Market Mad House

In individuals, insanity is rare; but in groups, parties, nations and epochs, it is the rule. Friedrich Nietzsche

Grocery Wars

Walmart wants to bring Grocery Delivery to 40% of Americans

Walmart (NYSE: WMT) just upped the ante in the grocery wars tremendously. The world’s largest retailer plans to offer grocery delivery to 40% of America’s population by the end of 2018.

The discounter will expand its grocery-delivery service to more than 100 metro areas from the current six, Tech Crunch reported. Details of the service are limited but it will apparently involve third-party delivery services like Uber, Lyft, and Deliv, and some in-house solutions.

To lure customers Walmart is offering delivery for just $30, and no subscription fee. Amazon requires a subscription and Kroger’s ClickList requires a $9.99 minimum for grocery pickup.

Walmart bought the last-mile delivery service Parcel that operates in New York City last year. It also owns the online discounter Jet which is experimenting with same-day delivery in New York City. Walmart joined Alphabet’s (NASDAQ: GOOG) Google Shopping Express Same-day delivery service last year.

Beyond that Walmart has been operating branded delivery vehicles in some markets; such as Denver, for years. Marc Lore, the president and CEO of Walmart eCommerce has talked about paying Walmart employees to deliver items on their home from work.

A press release said Uber will rely on crowdsourced delivery options such as Uber, Lyft, and Deliv. Other services such as Roadie and CarSmartt might be added to the program as it expands. Another option that Walmart might tab is GrubHub (NYSE: GRUB) which has had extensive experience with online delivery and a huge network of contractors around the country.

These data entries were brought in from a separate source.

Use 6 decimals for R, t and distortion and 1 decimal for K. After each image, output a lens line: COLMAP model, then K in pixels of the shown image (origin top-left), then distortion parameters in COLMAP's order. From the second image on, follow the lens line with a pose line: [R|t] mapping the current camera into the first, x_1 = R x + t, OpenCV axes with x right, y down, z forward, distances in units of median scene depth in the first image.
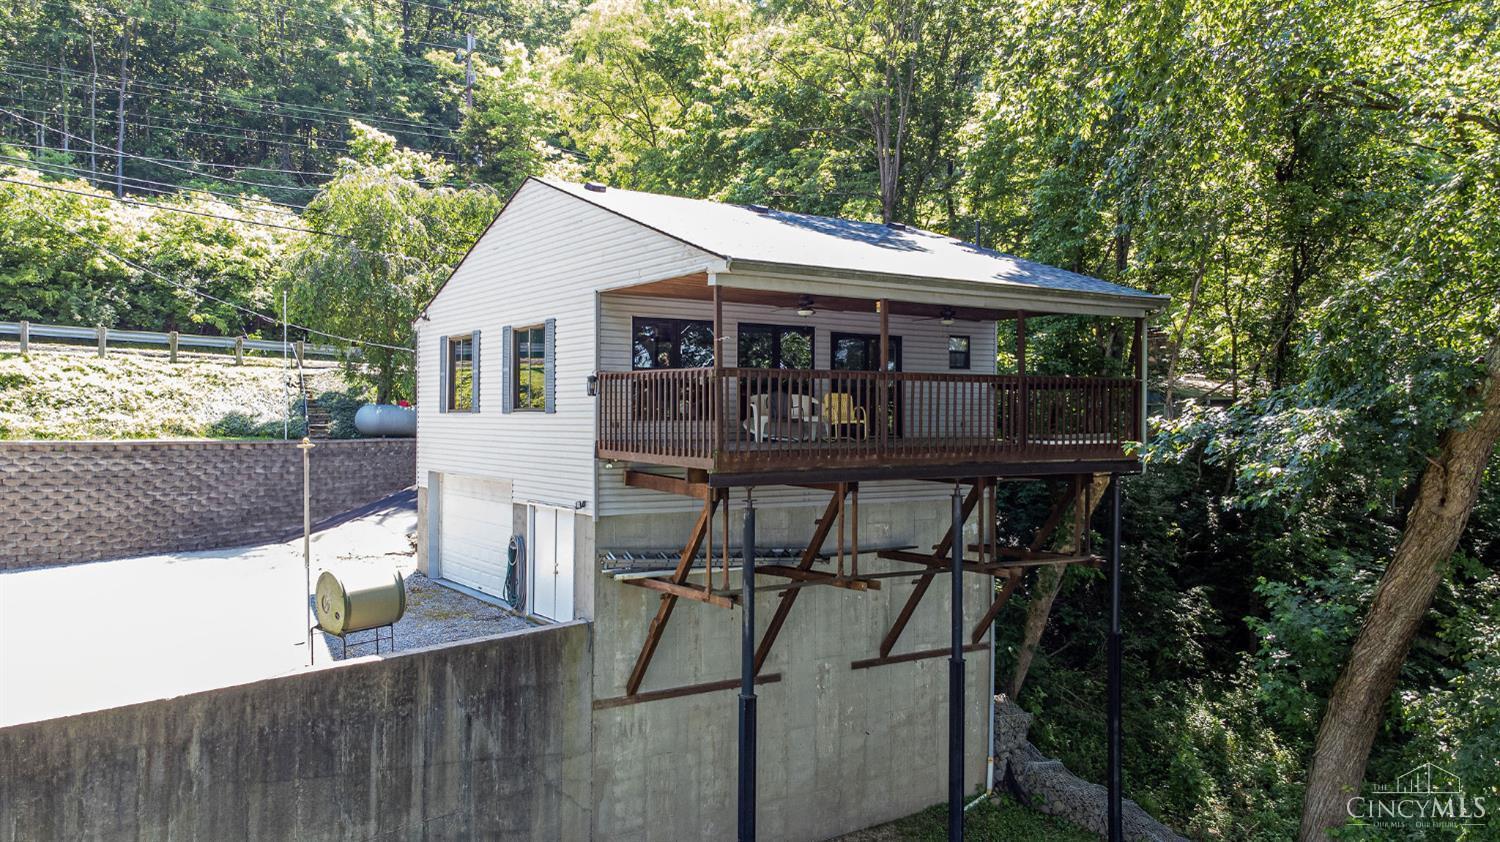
lens RADIAL K [[1140.0, 0, 742.5], [0, 1140.0, 419.5], [0, 0, 1]] dist [0.003501, 0.100610]
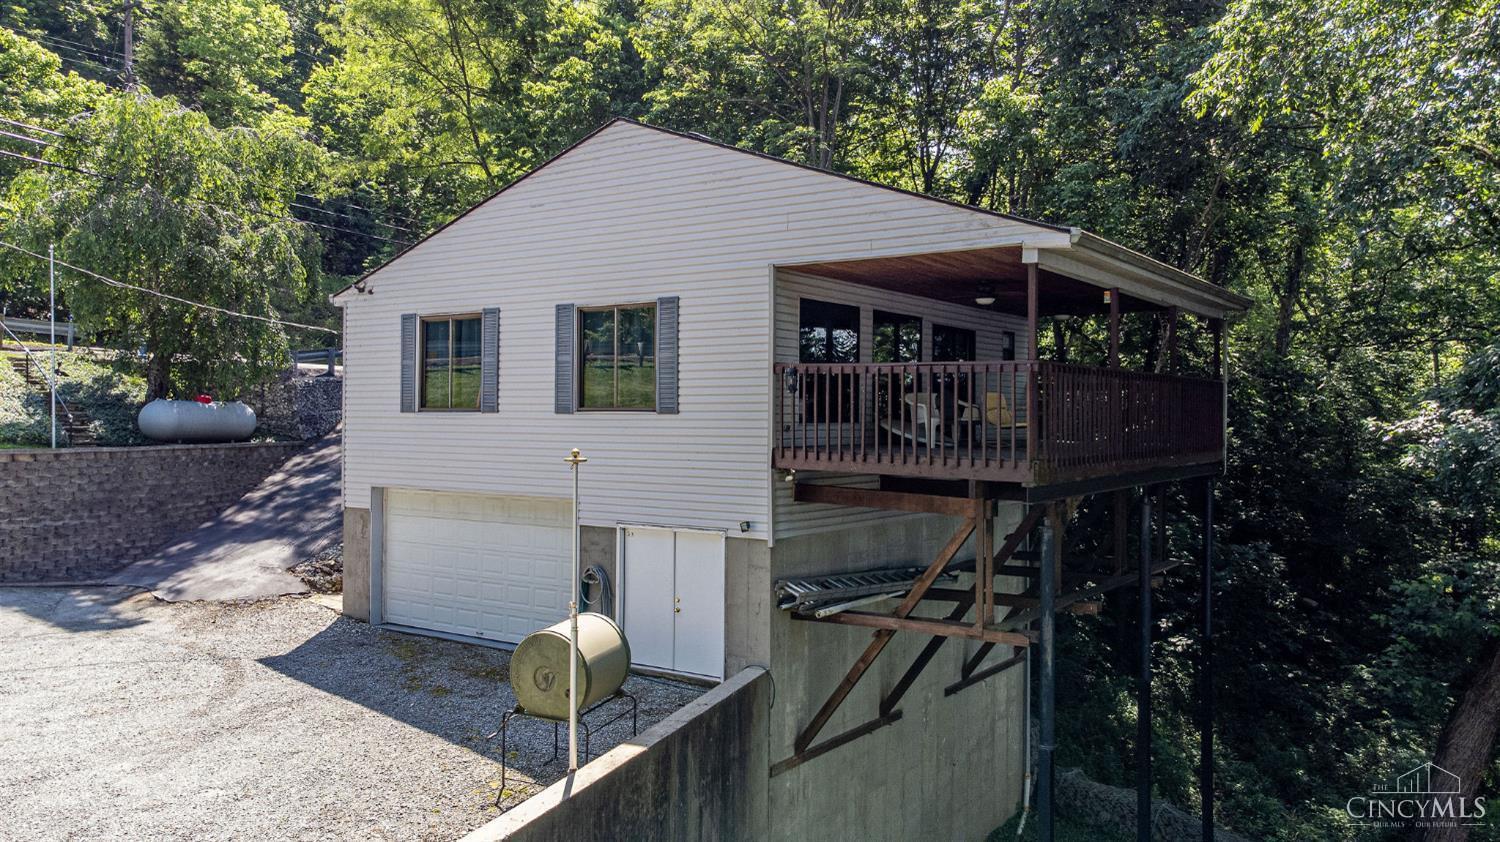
lens RADIAL K [[1140.0, 0, 742.5], [0, 1140.0, 419.5], [0, 0, 1]] dist [0.003501, 0.100610]
pose [[0.928209, 0.000176, 0.372060, -0.396685], [-0.000726, 0.999999, 0.001338, -0.002308], [-0.372059, -0.001512, 0.928208, 0.219222]]
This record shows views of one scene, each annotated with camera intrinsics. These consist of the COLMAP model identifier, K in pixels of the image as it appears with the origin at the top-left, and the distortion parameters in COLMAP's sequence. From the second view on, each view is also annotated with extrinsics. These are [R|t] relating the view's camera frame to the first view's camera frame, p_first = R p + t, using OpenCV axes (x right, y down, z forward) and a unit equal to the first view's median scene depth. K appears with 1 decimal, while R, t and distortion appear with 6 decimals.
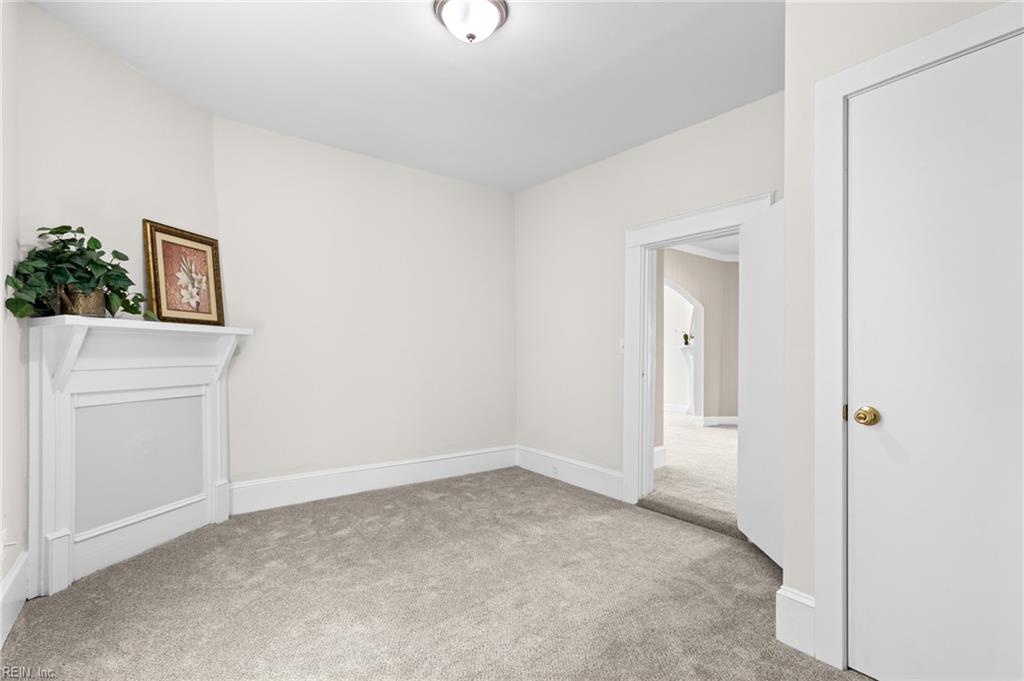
lens RADIAL K [[475.9, 0, 513.0], [0, 475.9, 358.3], [0, 0, 1]] dist [-0.002458, -0.000058]
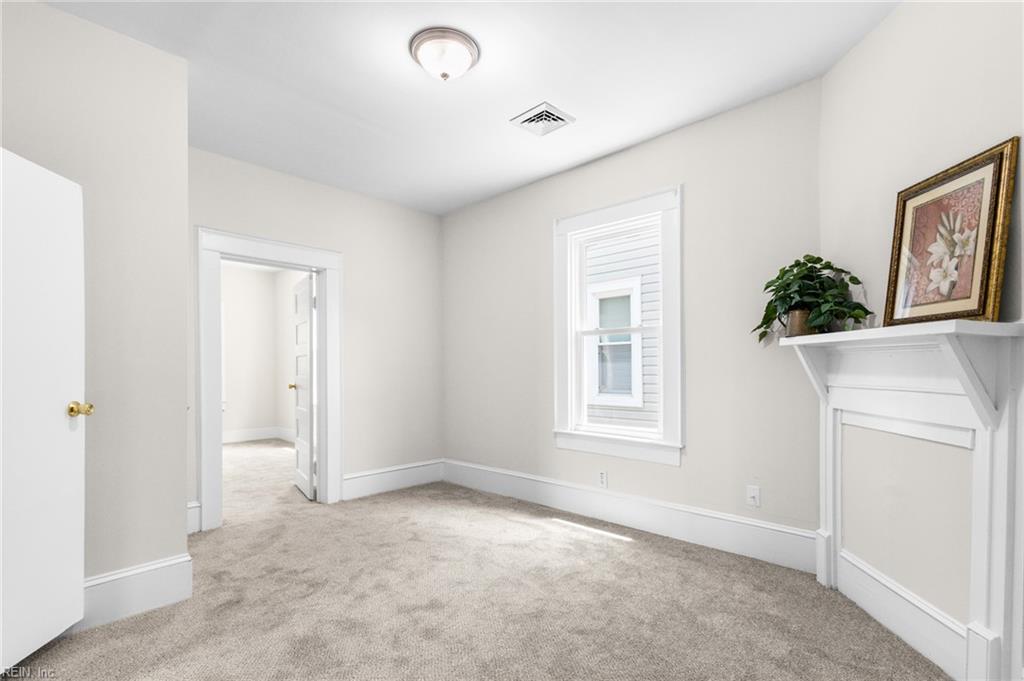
lens RADIAL K [[475.9, 0, 513.0], [0, 475.9, 358.3], [0, 0, 1]] dist [-0.002458, -0.000058]
pose [[-0.989752, -0.006757, -0.142639, -0.057472], [-0.006104, 0.999969, -0.005014, -0.020738], [0.142668, -0.004091, -0.989762, 1.504371]]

Walmart Wants to Bring Personal Shoppers to the Masses

Walmart’s plans will be based on personal shoppers who will fill orders people place online or through an app then relay it to employees in stores or fulfillment centers. Those employees will pull the order and ready them for shipping.

The company has established a three-week training program for personal shoppers and now employs 18,000 people in that capacity, Tech Crunch reported. Walmart is also developing an artificial-intelligence (AI) based personal shopping assistant for rich moms called Code Eight through its incubator Store No. 8. It goes without saying that once it is perfected Code Eight can simply be expanded to serve all income levels.

An advantage Walmart has is it that can leverage existing resources including local stores and employees to prepare the orders. Another is to simply add the service to the 1,200 stores that offer grocery pickup. Walmart offer same-day delivery by simply having Uber, Google Shopping Express, or Deliv drivers can pick up orders from such stores and take them to customers.

The company can up the game by having the same drivers drop off prescriptions, meal kits, precooked meals, and general merchandise in addition to groceries. A smart move for Walmart would be to offer its deli foods, meal kits, and groceries through GrubHub.

All-Out Grocery Delivery War Breaking Out

Walmart has definitely turned up the heat in the grocery wars. Amazon (NASDAQ: AMZN), Kroger (NYSE: KR), Target (NYSE: TGT), and the privately held Safeway-Albertsons will have to respond. Kroger recently sold its convenience store operations possibly to get cash to expand its delivery services nationwide. Target bought the delivery service Shipt for $550 million and Amazon has launched delivery of groceries from Whole Foods.

Likely responses to Walmart’s offensive might be Amazon’s acquisition of a traditional grocer like Safeway or Winn-Dixie, or Amazon or Target partnering with traditional grocers such as Publix. Kroger might respond by buying InstaCart and joining Google Shopping Express.

Amazon, Safeway, or Target might respond by offering Uber grocery delivery. Kroger is already experimenting with Uber grocery delivery and is offering InstatCart Delivery throughout the nation. That service is likely to be expanded nationwide, and opened up to include more crowdsourced solutions.

It looks like a brutal new chapter in the grocery deliver wars is about to erupt. The only winner apparent at this stage is likely to be the customer who will have many new grocery delivery options at a low price.